--- Page extract ---

I have a dataframe in df.sentence column have long sentences. I am trying to extract arg0 with Semantic Role Labeling and save the arg0 in a separate column.
I keep getting this error:
RuntimeError: The size of tensor a (1212) must match the size of tensor b (512) at non-singleton dimension 1
here comes my code:
!pip install allennlp==2.1.0 allennlp-models==2.1.0
from allennlp.predictors.predictor import Predictor
import allennlp_models.tagging
import pandas as pd, csv
def extract_arg0(sentence):
result = []
output = predictor.predict(sentence)
for verb in output['verbs']:
desc = verb['description']
arg0_start = desc.find('ARG0: ')
if arg0_start > -1:
arg0_end = arg0_start + len('ARG0: ')
arg0 = desc[arg0_end: desc.find(']')]
result.append((verb['verb'], arg0))
return result
# How to loop over all sentences
from tqdm.notebook import tqdm
tqdm.pandas()

--- Material ---

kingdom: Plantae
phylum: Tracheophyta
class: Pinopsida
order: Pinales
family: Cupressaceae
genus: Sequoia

---
--- Material ---

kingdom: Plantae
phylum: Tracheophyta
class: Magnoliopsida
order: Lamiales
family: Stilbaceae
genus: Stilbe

---
--- Material ---

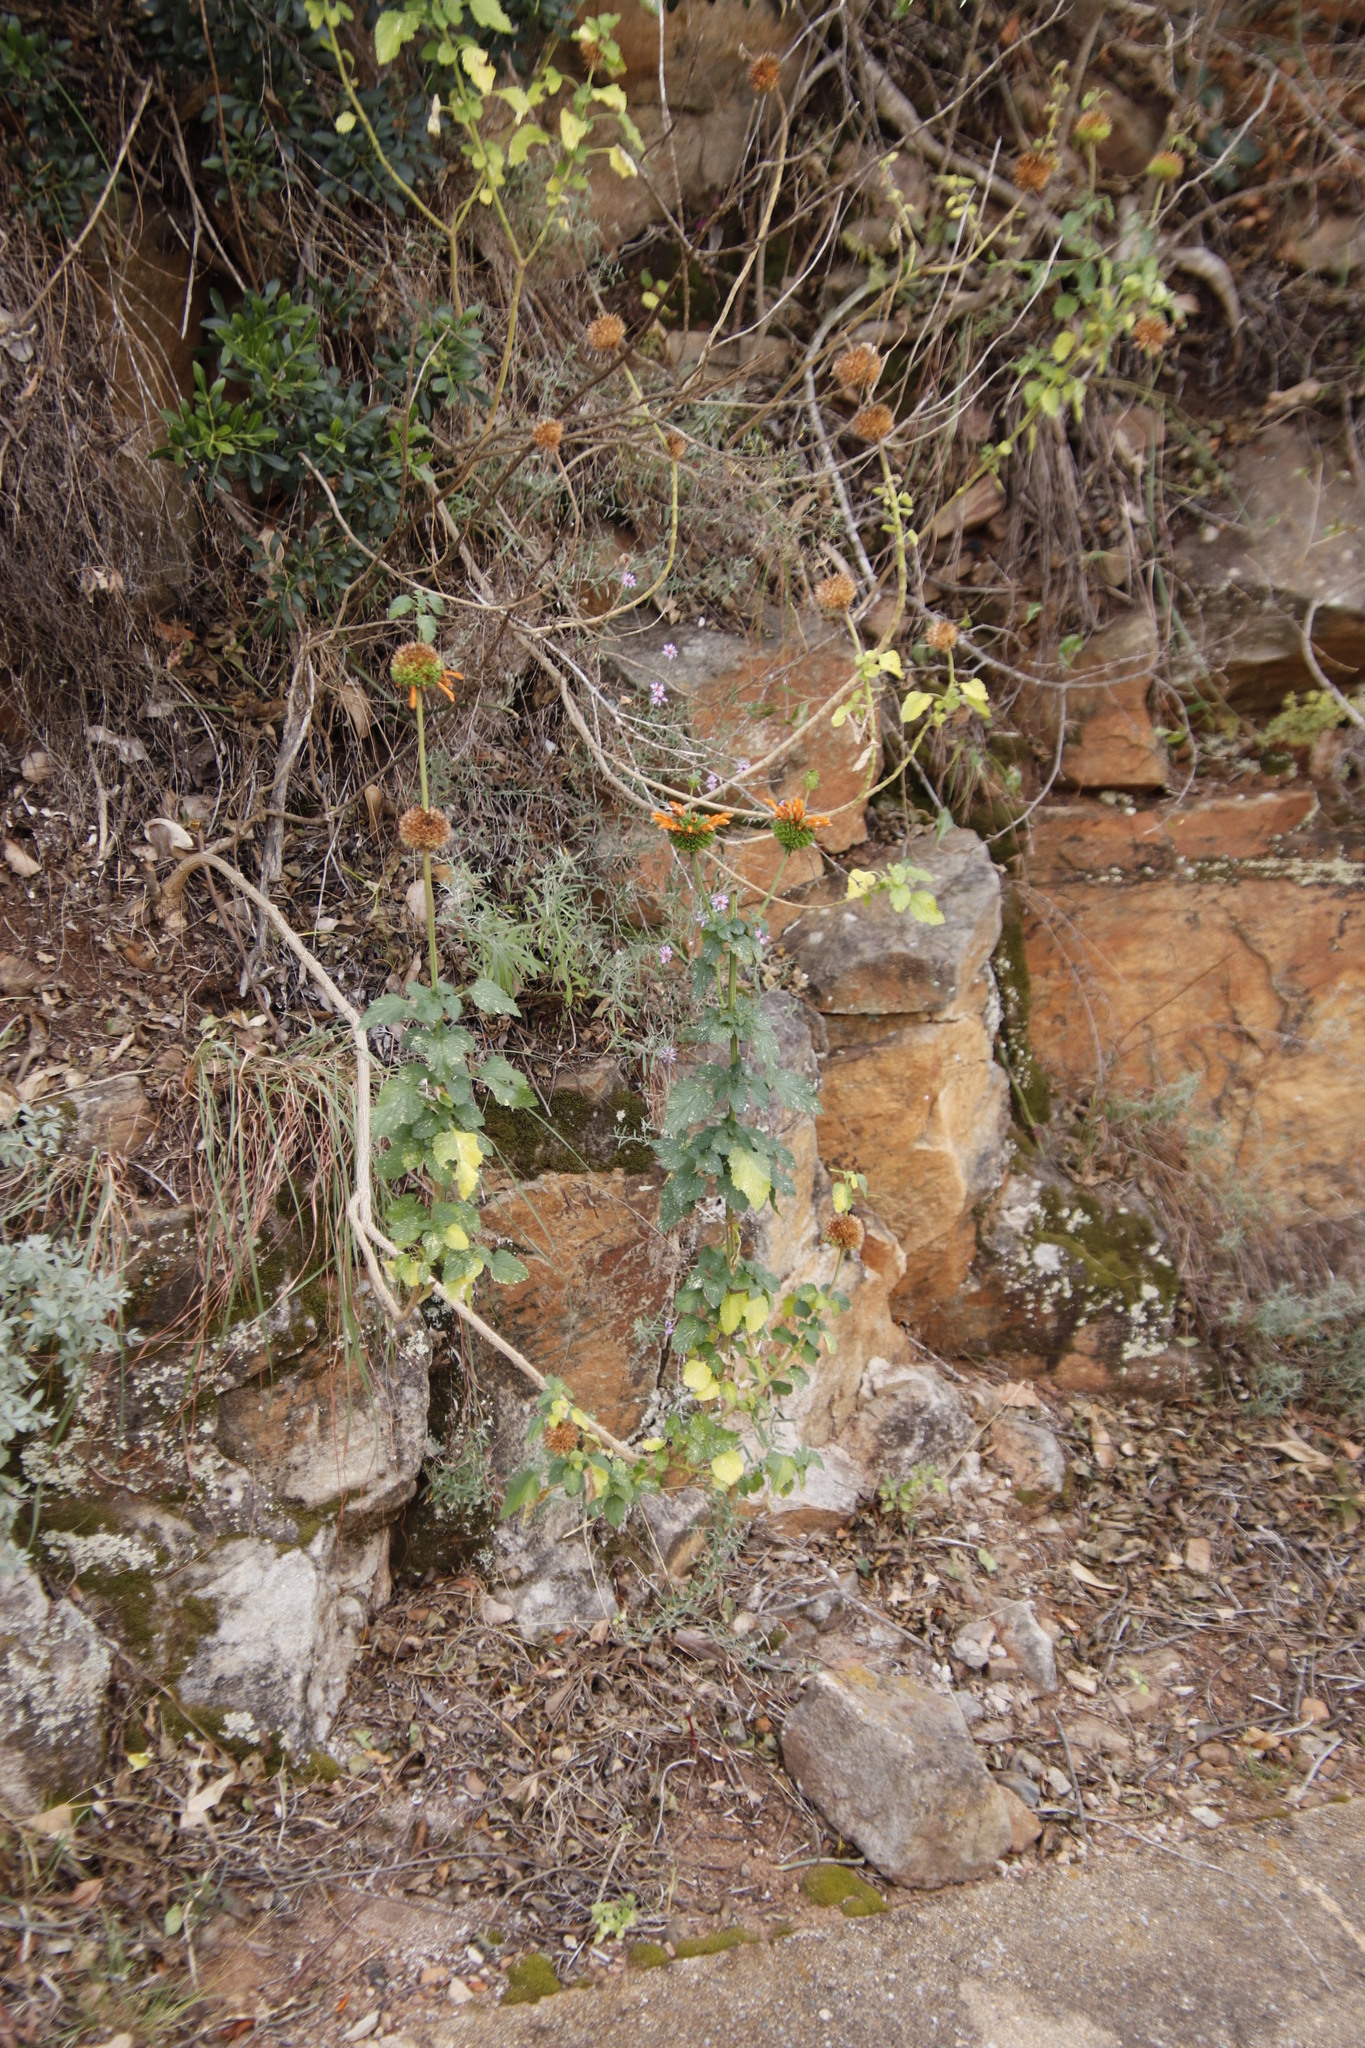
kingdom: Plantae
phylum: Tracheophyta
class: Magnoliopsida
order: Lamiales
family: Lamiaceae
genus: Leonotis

---

Requirement 1:
Answer the following from the Semantic Role Labeling post, one line per question:
(a) Which version of allennlp and allennlp-models does the install command specify?
(b) What string does extract_arg0 search for in each verb's description?
(c) What sizes does the error message give for tensor a and tensor b?
Requirement 2:
For each statement, say whether it agrees with the Semantic Role Labeling post. Give yes or no, and quote the words from the post that decide it.
(a) The reported error is a RuntimeError.
(b) The code imports tqdm from tqdm.auto.
(c) extract_arg0 appends pairs of a verb and its arg0 to its result.
Requirement 3:
Write the next part of the Semantic Role Labeling post, continuing from where it stops.

Task response 1:
(a) Version 2.1.0 for both.
(b) 'ARG0: '
(c) Tensor a is 1212 and tensor b is 512.

Task response 2:
(a) Yes: "RuntimeError: The size of tensor a (1212) must match the size of tensor b (512) at non-singleton dimension 1"
(b) No: "from tqdm.notebook import tqdm"
(c) Yes: "result.append((verb['verb'], arg0))"

Task response 3:
df['Arg0'] = df.sentence.progress_apply(extract_arg0)
I think I should create a new line of code here that could skip, instead of throwing error, and add df.arg0 'failed' .. etc. is my approach right? if so, any idea on how I can add that line in my code? if not, any suggestion would be appreciated.
Note: I think the most appropriate approach would be to proceed with longformer. I also checked for any approach with longformer, couldnot find any. I would also appreciate any recommendation on this.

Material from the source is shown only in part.